Sekolah sebagai lembaga pendidikan formal sasaran utamanya membantu peserta didik mengembangkan potensinya dan menjaga dan menginternalisasi nilai-nilai budaya yang positif. Dengan demikian, pendidikan dikembangkan sesuai dengan semangat kebudayaan masyarakat setempat. Kebudayaan masyarakat jika dikaitkan dengan pendidikan maka ditemukan sejumlah konsep pendidikan.
a.       Keberadaan sekolah tidak dapat dipisahkan dengan masyarakat sekitarnya
b.      Perlu dibentuk badan kerjasama antara sekolah dengan tokoh-tokoh masyarakat termasuk wakil orang tua siswa untuk ikut memajukan pendidikan
c.       Proses sosialisasi anak-anak perlu ditingkatkan
d.      Dinamika kelompok dimanfaatkan untuk belajar
e.       Kebudayaan menyangkut seluruh cara hidup dan kehidupan manusia yang diciptakan oleh manusia ikut mempengaruhi pendidikan atau perkembangan anak. Sebaliknya pendidikan juga dapat mengubah kebudayaan anak.
Konsep pendidikan yang berbasis masyarakat tentunya dapat menjadi wadah pengembangan kearifan lokal, dan begitu juga kearifan lokal menjadi inspirator dalam mengembangkan pendidikan. Pendidikan diarahkan untuk menjaga stabilitas social pada satu sisi dan mendorong melakukan mobilisasi social pada sisi lain. Stabilitas social dimaksudkan sebagai nilai-nilai social, prilaku social positif, keamanan, dan sebagainya. Kemudian mobilisasi sosial sebagai upaya proses pendidikan untuk melakukan yang terbaik dari yang kurang baik, meningkatkan taraf hidup layak, dinamika komunikasi sosial yang lebih efektif, dan seterusnya. Hal inilah sasaran pendidikan yang cukup mempengaruhi kondisi sosial kemasyarakatan.
★ ★ ★
● **Daftar Tugas**
1. Tuliskan kembali bagian teks tentang pendidikan dan kebudayaan tanpa perubahan, dimulai dari "a.       Keberadaan sekolah" dan berlanjut hingga "mengubah kebudayaan anak.".
2. Menurut teks tentang pendidikan dan kebudayaan, dengan siapa sekolah perlu membentuk badan kerja sama?
3. Tolong lanjutkan teks tentang pendidikan dan kebudayaan mulai dari kalimat terakhirnya.
Materi berikut diambil dari sumber yang berbeda.

● **Data yang Disediakan**
★ ★ ★
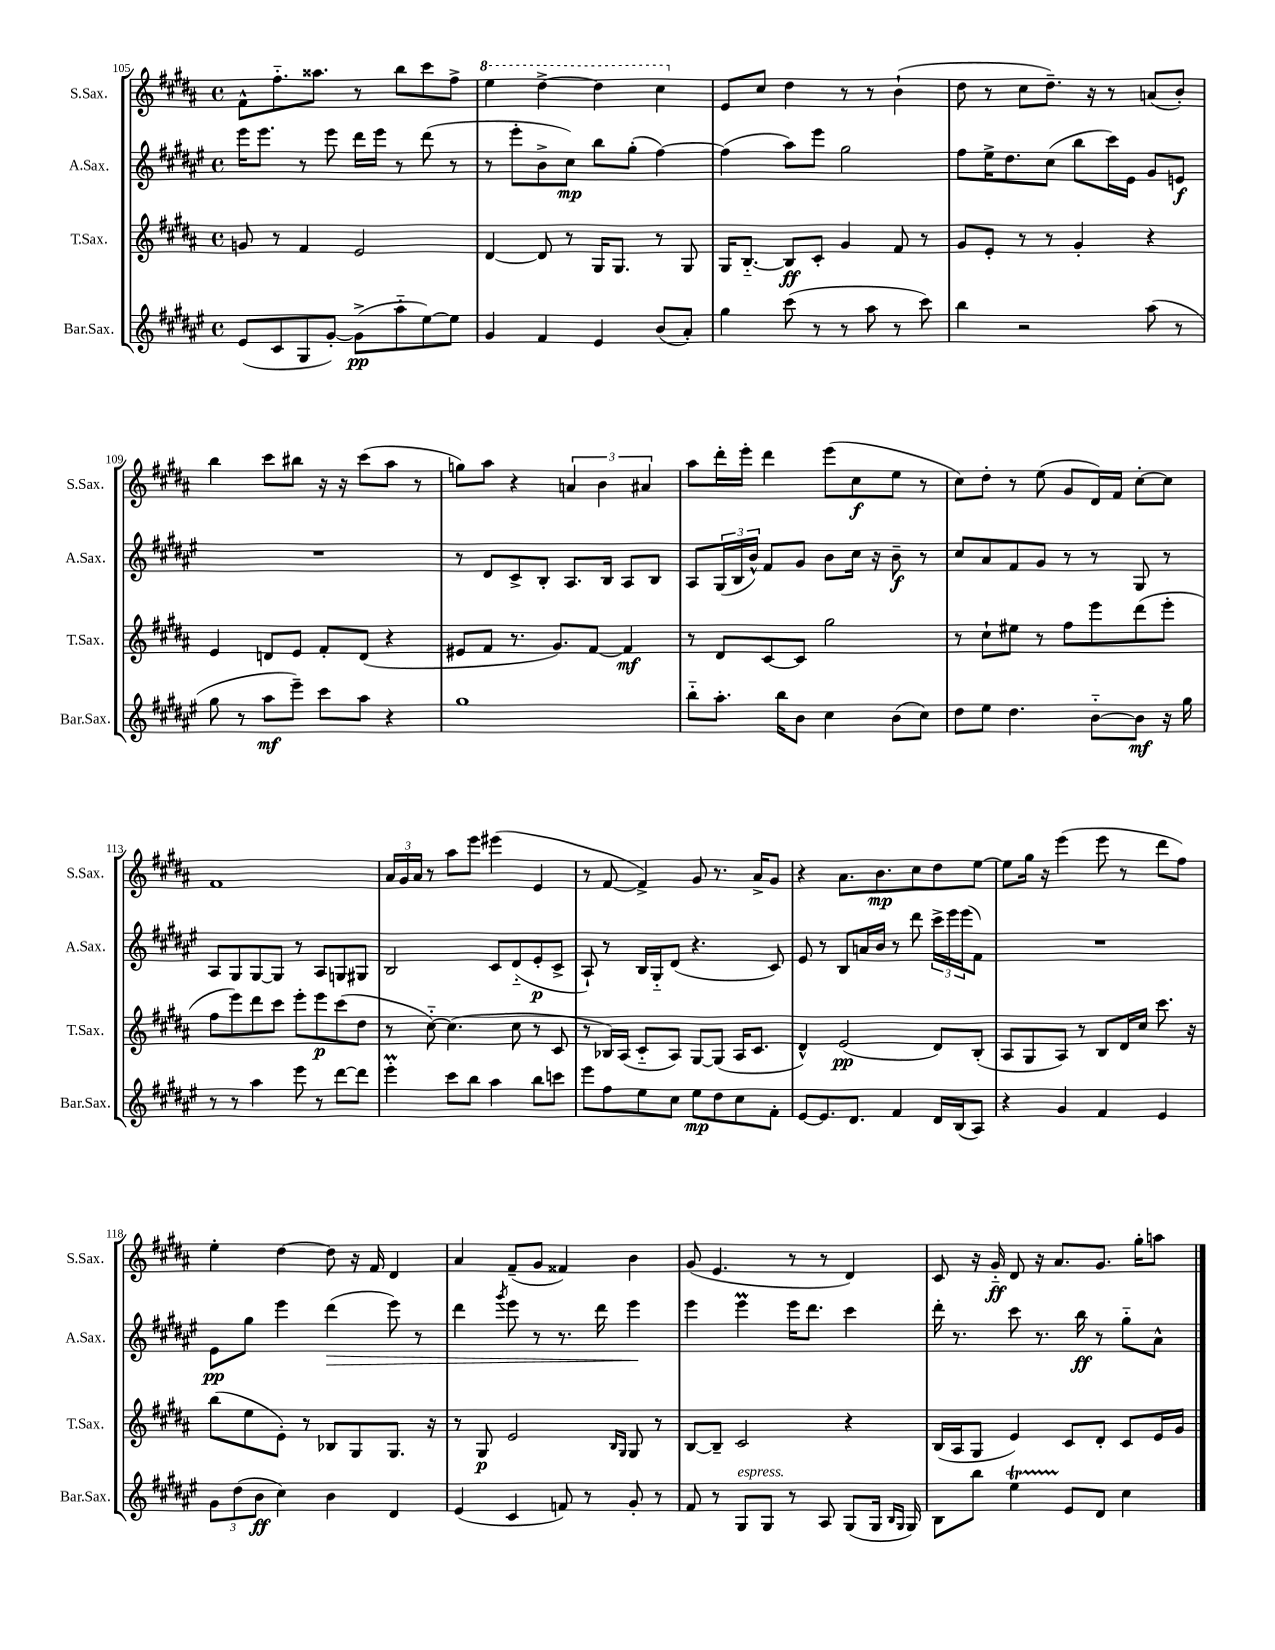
<<
\new StaffGroup <<
\new Staff = "s0" \with { instrumentName = "S.Sax." shortInstrumentName = "S.Sax." } {
    \clef treble \key b \major \defaultTimeSignature \time 4/4
    fis'8-^ fis''8.-_ aisis''8. r8 b''8 cis'''8 fis''8-> |
    \ottava #1 e'''4 dis'''4~-> dis'''4 cis'''4 \ottava #0 |
    e'8 cis''8 dis''4 r8 r8 b'4-!( |
    dis''8 r8 cis''8 dis''8.--) r16 r8 a'8( b'8-.) |
    b''4 cis'''8 bis''8 r16 r16 cis'''8( ais''8 r8 |
    g''8) ais''8 r4 \tuplet 3/2 { a'4 b'4 ais'4 } |
    ais''8 dis'''16-. e'''16-. dis'''4 e'''8( cis''8\f e''8 r8 |
    cis''8) dis''8-. r8 e''8( gis'8 dis'16) fis'16 cis''8~-. cis''8 |
    fis'1 |
    \tuplet 3/2 { ais'16 gis'16 ais'16 } r8 ais''8 e'''8 eis'''4( e'4 |
    r8 fis'8~ fis'4->) gis'8 r8. ais'16-> gis'8 |
    r4 ais'8. b'8.\mp cis''8 dis''8 e''8~ |
    e''8 gis''16 r16 e'''4( e'''8 r8 dis'''8 fis''8) |
    e''4-. dis''4~ dis''8 r16 fis'16 dis'4 |
    ais'4 fis'8--( gis'8 fisis'4) b'4 |
    gis'8( e'4. r8 r8 dis'4) |
    cis'8 r16 gis'16-_\ff dis'8 r16 ais'8. gis'8. gis''16-. a''8 \bar "|." |
}
\new Staff = "s1" \with { instrumentName = "A.Sax." shortInstrumentName = "A.Sax." } {
    \clef treble \key fis \major \defaultTimeSignature \time 4/4
    eis'''16 eis'''8. r8 eis'''8 dis'''16 eis'''16 r8 dis'''8( r8 |
    r8 eis'''8-. b'8-> cis''8\mp) b''8 gis''8-.( fis''4~) |
    fis''4( ais''8) eis'''8 gis''2 |
    fis''8 eis''16-> dis''8. cis''8( b''8 cis'''16) eis'16 gis'8 e'8\f |
    R1 |
    r8 dis'8 cis'8-> b8-. ais8. b16 ais8 b8 |
    ais8 \tuplet 3/2 { gis16( b16 b'16-^) } fis'8 gis'8 b'8 cis''16 r16 b'8--\f r8 |
    cis''8 ais'8 fis'8 gis'8 r8 r8 gis8 r8 |
    ais8 gis8 gis8~ gis8 r8 ais8 g8 gis8 |
    b2 cis'8 dis'8-_( eis'8-.\p cis'8-> |
    ais8-!) r8 b16 gis16-_ dis'8( r4. cis'8) |
    eis'8 r8 b8 a'16 b'16 r8 dis'''8 \tuplet 3/2 { cis'''16-> eis'''16 eis'''16( } fis'8) |
    R1 |
    eis'8\pp gis''8 eis'''4 dis'''4\>( eis'''8) r8 |
    dis'''4 \acciaccatura { gis'''8 } eis'''8 r8 r8. dis'''16 eis'''4\! |
    eis'''4 eis'''4\prall eis'''16 dis'''8. cis'''4 |
    dis'''16-. r8. cis'''8 r8. b''16\ff r8 gis''8-_ ais'8-^ \bar "|." |
}
\new Staff = "s2" \with { instrumentName = "T.Sax." shortInstrumentName = "T.Sax." } {
    \clef treble \key b \major \defaultTimeSignature \time 4/4
    g'8 r8 fis'4 e'2 |
    dis'4~ dis'8 r8 gis16 gis8. r8 gis8 |
    gis16 b8.~-_ b8\ff cis'8-. gis'4 fis'8 r8 |
    gis'8 e'8-. r8 r8 gis'4-. r4 |
    e'4 d'8 e'8 fis'8-. d'8( r4 |
    eis'8 fis'8 r8. gis'8.) fis'8~ fis'4\mf |
    r8 dis'8 cis'8~ cis'8 gis''2 |
    r8 cis''8-! eis''8 r8 fis''8 e'''8 dis'''8( e'''8-. |
    fis''8 e'''8) dis'''8 cis'''8 e'''8-. e'''8\p cis'''8( dis''8 |
    r8 cis''8~-_) cis''4.( cis''8 r8 cis'8 |
    r8 bes16) ais16( cis'8-_ ais8) gis8~ gis8( ais16 cis'8. |
    dis'4-^) e'2\pp( dis'8) b8-.( |
    ais8 gis8 ais8) r8 b8 dis'16 cis''16 cis'''8. r16 |
    b''8( e''8 e'8-.) r8 bes8 gis8 gis8. r16 |
    r8 gis8\p e'2 \grace { b16 gis16 } gis8 r8 |
    b8~ b8-- cis'2 r4 |
    b16( ais16 gis8 e'4) cis'8 dis'8-. cis'8 e'16 gis'16 \bar "|." |
}
\new Staff = "s3" \with { instrumentName = "Bar.Sax." shortInstrumentName = "Bar.Sax." } {
    \clef treble \key fis \major \defaultTimeSignature \time 4/4
    eis'8( cis'8 gis8 gis'8~-.) gis'8->\pp( ais''8-_ eis''8~) eis''8 |
    gis'4 fis'4 eis'4 b'8( ais'8-.) |
    gis''4 cis'''8( r8 r8 ais''8 r8 cis'''8) |
    b''4 r2 ais''8( r8 |
    gis''8 r8 ais''8\mf eis'''8--) cis'''8 ais''8 r4 |
    gis''1 |
    b''8-_ ais''8.-. b''16 b'8 cis''4 b'8( cis''8) |
    dis''8 eis''8 dis''4. b'8~-_ b'8\mf r16 gis''16 |
    r8 r8 ais''4 eis'''8 r8 dis'''8~ dis'''8 |
    eis'''4-.\prall cis'''8 b''8 ais''4 b''8 c'''8 |
    eis'''8 fis''8 eis''8 cis''8 eis''8\mp dis''8 cis''8 fis'8-. |
    eis'8~ eis'8. dis'8. fis'4 dis'16 b16( ais8) |
    r4 gis'4 fis'4 eis'4 |
    \tuplet 3/2 { gis'8 dis''8( b'8\ff } cis''4) b'4 dis'4 |
    eis'4( cis'4 f'8) r8 gis'8-. r8 |
    fis'8 r8 gis8^\markup { \italic "espress." } gis8 r8 ais8 gis8( gis16 \grace { b16 gis16 } gis16) |
    b8 b''8 eis''4\startTrillSpan eis'8\stopTrillSpan dis'8 cis''4 \bar "|." |
}
>>
>>
\layout { \context { \Score currentBarNumber = #105 } }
★ ★ ★
● **Hasil yang Diharapkan**
1.
a.       Keberadaan sekolah tidak dapat dipisahkan dengan masyarakat sekitarnya
b.      Perlu dibentuk badan kerjasama antara sekolah dengan tokoh-tokoh masyarakat termasuk wakil orang tua siswa untuk ikut memajukan pendidikan
c.       Proses sosialisasi anak-anak perlu ditingkatkan
d.      Dinamika kelompok dimanfaatkan untuk belajar
e.       Kebudayaan menyangkut seluruh cara hidup dan kehidupan manusia yang diciptakan oleh manusia ikut mempengaruhi pendidikan atau perkembangan anak. Sebaliknya pendidikan juga dapat mengubah kebudayaan anak.

2. Dengan tokoh-tokoh masyarakat, termasuk wakil orang tua siswa.

3.
2.      Stratifikasi Sosial
Dalam konteks masyarakat, mulai masyarakat feodal sampai masyarakat modern, tetap melekat suatu sistim sosial yang menunjuk pada stratifikasi sosial. Masyarakat yang di dalamnya terdiri dari individu yang variatif, baik dari segi kemampuan intelektual, emosional, spiritual, hereditas, maupun skill. Perbedaan individu ini menjadi ‘embrio’ bagi pembentukan strata sosial di dalam masyarakat. Semakin kompleks variasi perbedaan individu dalam anggota masyarakat maka akan semakin membuka peluang bagi lahirnya strata sosial.
Sistim stratifikasi sosial merupakan suatu keniscayaan di dalam masyarakat. Stratifikasi sosial merupakan kedudukan yang berbeda-beda mengenai manusia yang merangkaikan suatu sistim sosial yang ada dan perlakuannya sebagai hubungan orang atasan (superior) dan orang bawahan (imperior) satu sama lain dalam hal-hal tertentu oleh masyarakat dianggap penting. Stratifikasi sosial ini menunjuk kepada suatu bentuk status sosial yang disandang oleh anggota masyarakat yang saling melengkapi dalam pembentukan struktur sosial yang apik.
Pembentukan stratifikasi sosial dalam masyarakat kontemporer mendeskripsikan masih dipicu oleh faktor hereditas dan ideologi, khususnya dalam masyarakat feodalis. Hal tersebut senada pandangan Max Weber bahwa stratifikasi sosial adalah penggolongan orang-orang yang termasuk dalam suatu sistim sosial tertentu ke dalam lapisan-lapisan hierarki menurut dimensi kekuasaan, hak istimewa, dan prestise. Dalam masyarakat feodalis, kelas sosial ditentukan oleh keturunan (hereditas) atau yang memiliki kesaktian sehingga dapat menjadi penguasa dan sekaligus mendapat hak istimewa. Faktor determinan ini yang menjadi penentu dalam proses sosal, seperti nilai-nilai sosial, prilaku sosial, struktur sosial, strata sosial, lembaga sosial, perubahan sosial, mobilisasi sosial, dan sebagainya.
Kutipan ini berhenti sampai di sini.